OpenBSD 3.2 Readies For Release, pf Matures
An anonymous reader writes "Just over a year ago, OpenBSD creator Theo de Raadt ripped ipfilter out of the OpenBSD code leaving "the world's most secure OS" temporarily without a packet filter. Here's an interesting interview with Daniel Hartmeier, author of pf, the stateful packet filter developed as a replacement. Now just over a year old, it sounds like pf has already become a serious contendor in the world of stateful packet filtering. This interview is of particular relevance with OpenBSD 3.2 to be released on Friday, 11/1."
Does anyone know if anyone has ported the OpenBSD pf over to Debian?
What I don't get is why don't these projects realize the kind of coup they could score by releasing a Mandrake/RedHatesque installer that even the average marketting drone could use to setup a fully operational installation. I'd love to use OpenBSD if I thought I could get it working. I'm still just a novice with *NIX though so some of this is a bit too hardcore for people like me right now. But still, getting OpenBSD an installer that **just works** for the average person would take it to a whole new level.
A lot of very high end stuff runs on systems with distributed administration (like most of America's transaction processing, accounting, etc...) Back in the late 70's - early 80's capability systems were a huge percentage of the market.
You don't need a file system to have data -- for an example you are likely familiar with think of palm OS. Data is just stored in internal program specific data structures and "swapped" out of ram to disk. The important thing is that the disk is just a bunch of sectors with a zillion different data formats; but to understand the organization of the date requires running the system which imposes the security model...
but to understand the organization of the date requires running the system which imposes the security model.
NO, that would simply be security through obscurity which does not work. Any modern capabilities based OS would have strong cryptography at its core so that you could not access those data items that you do not have a key to. In fact a cool way to do it (not sure if this is done in any real system) would be to have 2 keys, one for the runlevel and one your private key which is protected by your login, that way you could not access things outside your runlevel and you could not access other data in your runlevel unless it was explicitly given permission to you by using your public key (think ACL's but the creator of the data would have to add your key to the files encryption)
There are 4 boxes to use in the defense of liberty: soap, ballot, jury, ammo. Use in that order. Starting now.

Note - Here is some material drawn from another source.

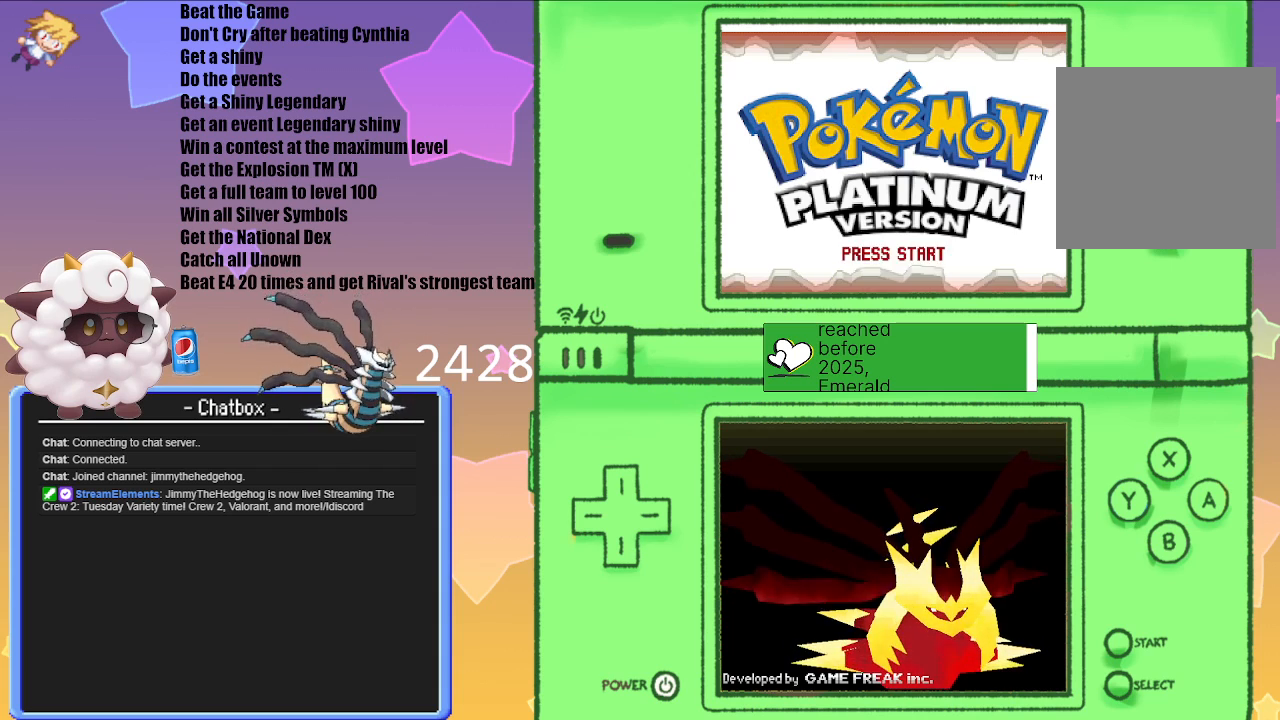
{"buttons": [], "left_stick": "center", "right_stick": "center", "events": [[150, "A", "up"]]}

I don't know about Z-OS, but I've read a little about EROS. EROS doesn't need a filesystem. That's because everything in EROS is persistent. The system saves a complete snapshot of its virtual memory to disk every couple of minutes. There is no "rebooting" of the OS. If you pull the plug, it comes back up exactly in the state of the last snapshot.

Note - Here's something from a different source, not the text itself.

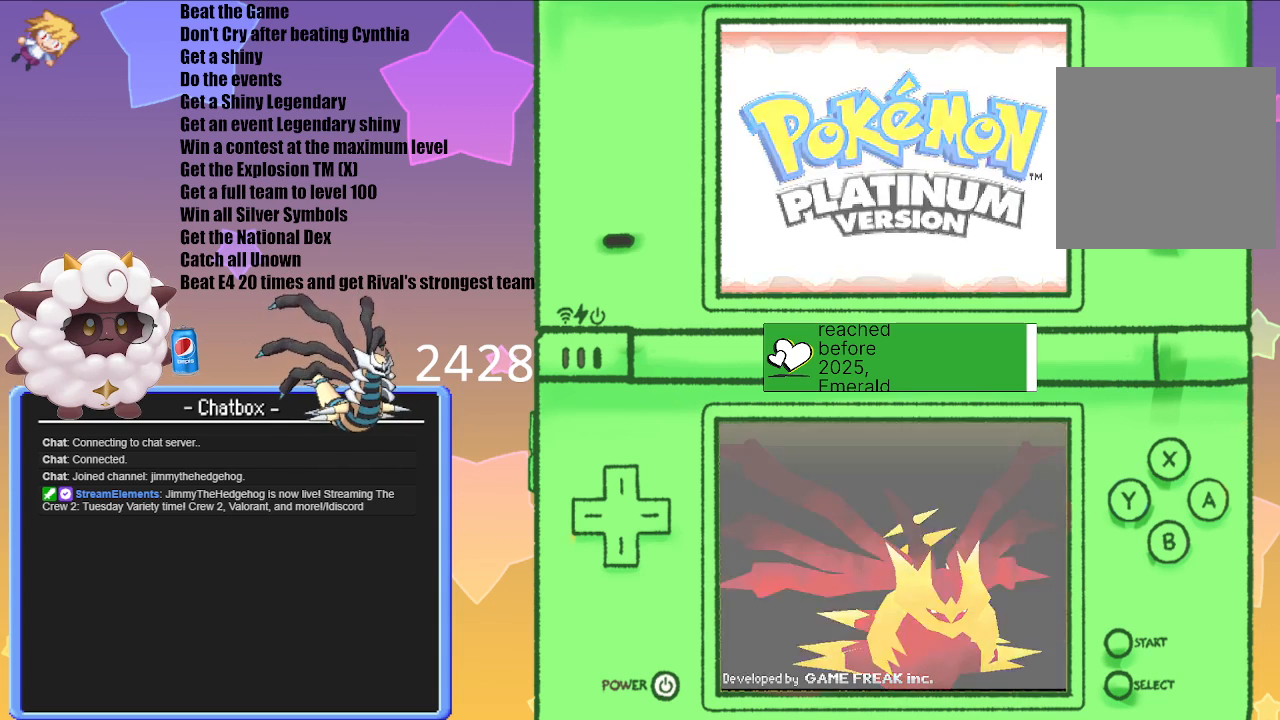
{"buttons": [], "left_stick": "center", "right_stick": "center", "events": []}
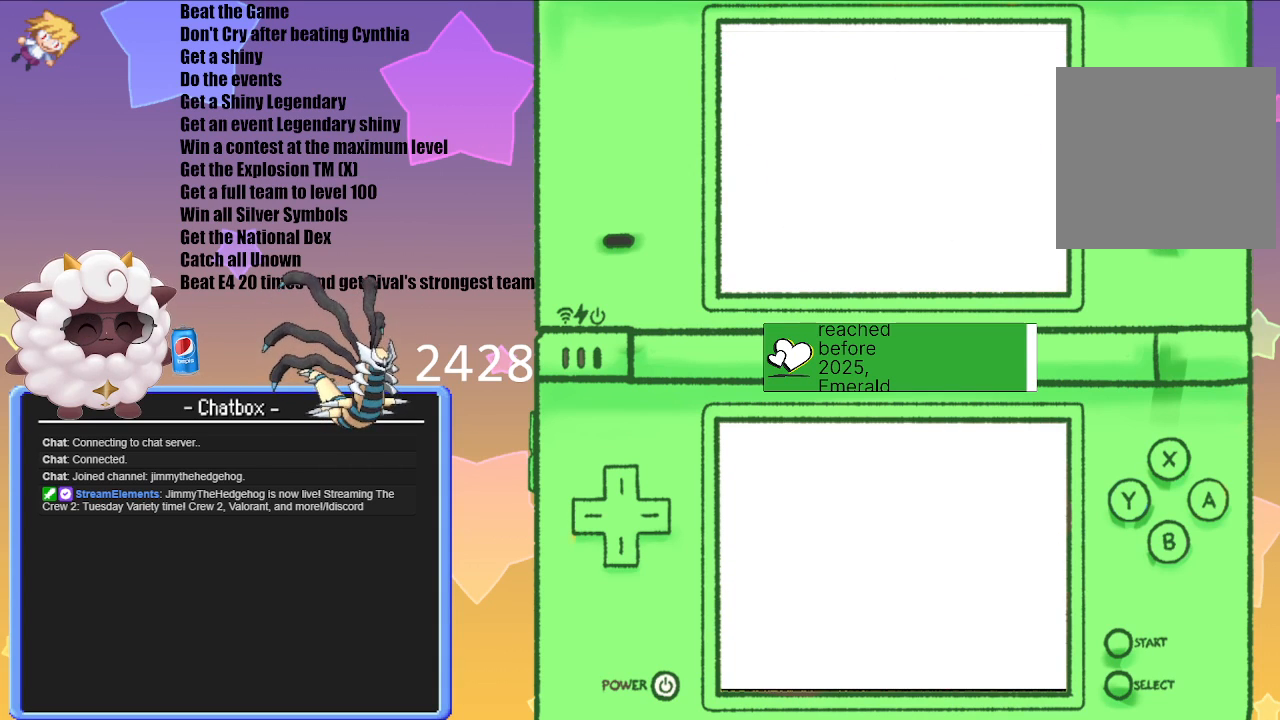
{"buttons": [], "left_stick": "center", "right_stick": "center", "events": []}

For me, it took a little while for that concept to sink in. They're saying that there's no need to redundantly keep information in permanent storage and volatile storage. Just make it all permanent, and you don't need the filesystem concept at all. In one step, you eliminate whole classes of bugs (parsing, file permissions, sharing files, filesystem namespace problems, etc.)
Their authority model also makes sense. Think of your system as a large building. Normal OSes treat security like doors with electronic badge readers; you're allowed to do things based on who you are. Naturally, a lot of doors must be programmed to let you through if you're going to get around the building to do your work. It's hard to ensure that each person is never able to get into a room that they shouldn't be in.

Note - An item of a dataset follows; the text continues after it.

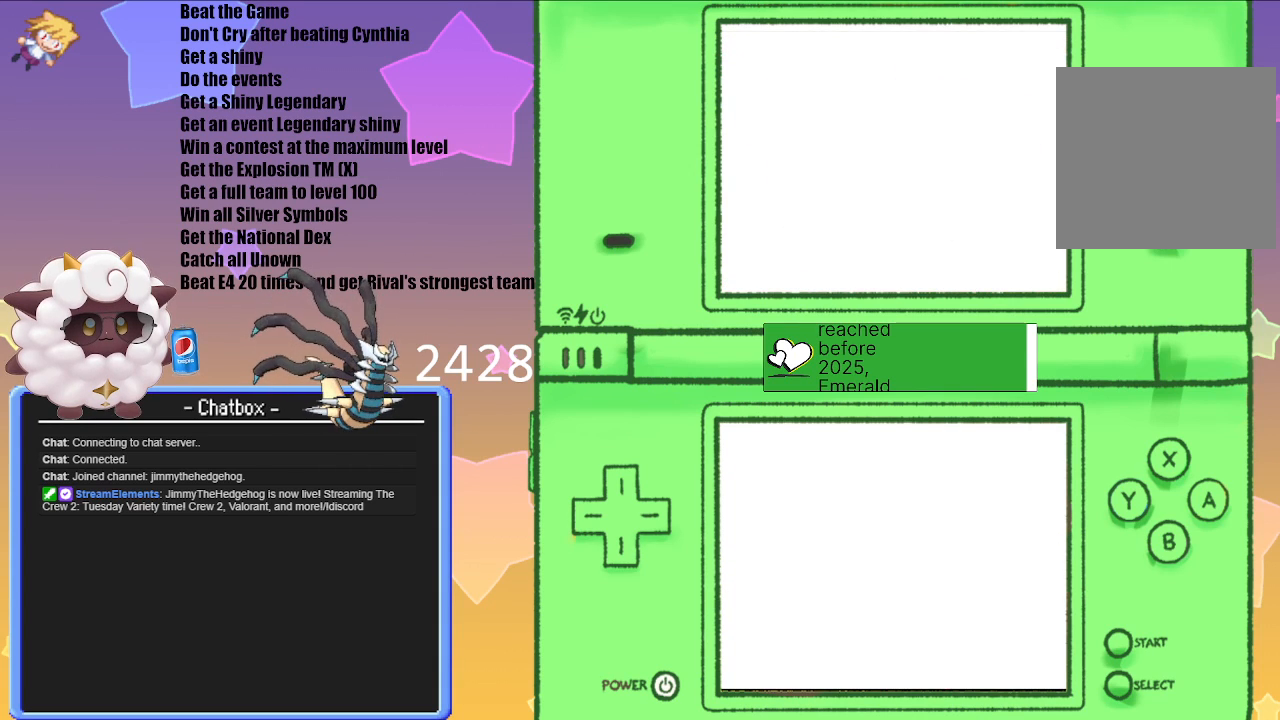
{"buttons": [], "left_stick": "center", "right_stick": "center", "events": []}
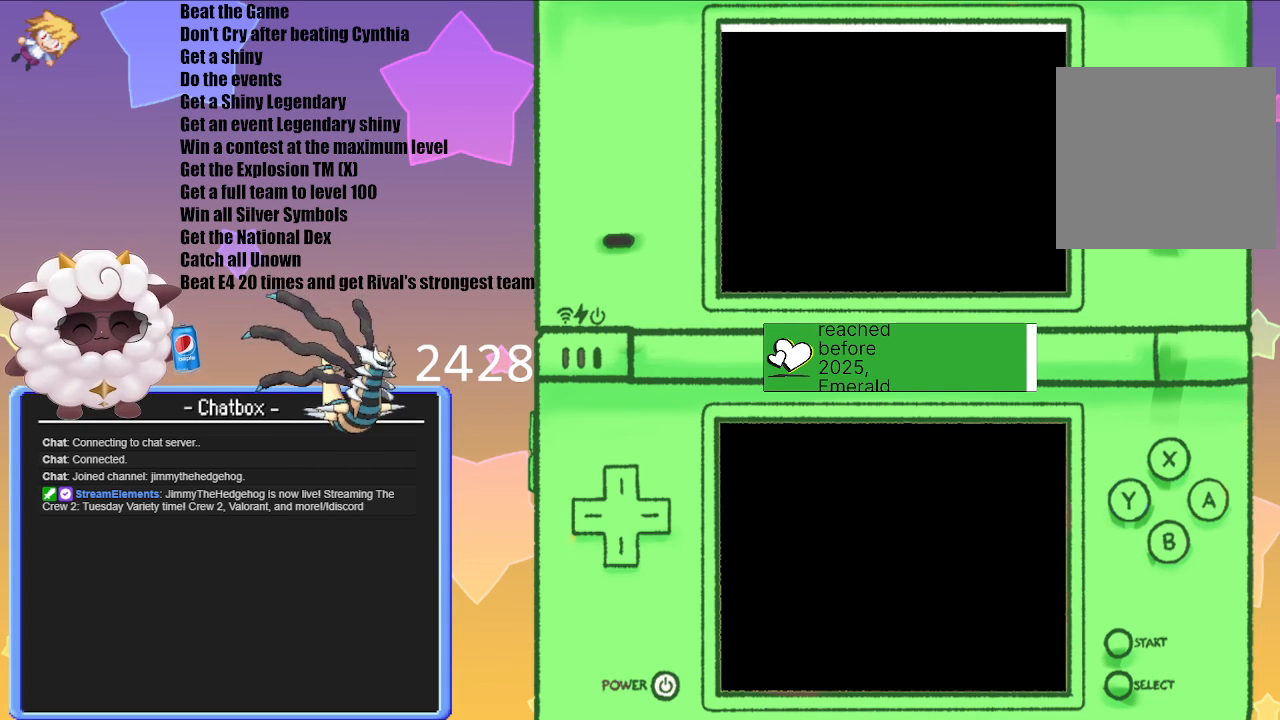
{"buttons": [], "left_stick": "center", "right_stick": "center", "events": []}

EROS is more like a building full of unique old-fashioned key locks. You have no automatic authority to go through any door. You must obtain the individual key for each door. You get these keys on an as-needed by the people in various rooms you interact with as you do your work. Each person with keys to hand out individually determines if you are worthy to go through the next door.
Reading up on EROS really expanded my view of how an OS could work. You can check it out at www.eros-os.org.
(Yes I know this is offtopic) Speaking of which, does anyone know why the US uses MM/DD and everywhere else uses DD/MM? And please don't use the typical "Because USians give a rats ass about the rest of the world" (even though its true)
Do not go gentle into that good night. Rage, rage against the dying of the light.
You are missing all the bugs that might be in the code still running as uid 0. Your daemons, the kernel, all of them are vulnerable. I haven't seen many exploits that actually get root by doing "su" to it, so "disabling" that account will not achieve more than, for example, a good password.
A "secure" OS in this context means an OS with well-known "clean", stable code that has been reviewed for flaws etc etc. There isn't much you can do from an administration point of view if the services/daemons you have to use are flawed.
I think sprinkling setuids around is not a great idea at all. Especially custom-written ones. Beautiful things can happen accidentally linking against the wrong library in a chrooted dir :)
Chroot is *not* 100% secure. It is not a sandbox. You can still access ports, memory and processes and kernel functions, you can talk to daemons, starve the system of resources or convince the parent process to do things it will regret.
Plus if you chroot users you'd still have to give them most of the OS somewhere unless they login to not do any work, and that will soon get boring when you'll have to upgrade all of it.
A truly secure machine requires hardware support. A better CPU design. If the 8086 did not mix stack with code and data we would not have had so many problems today.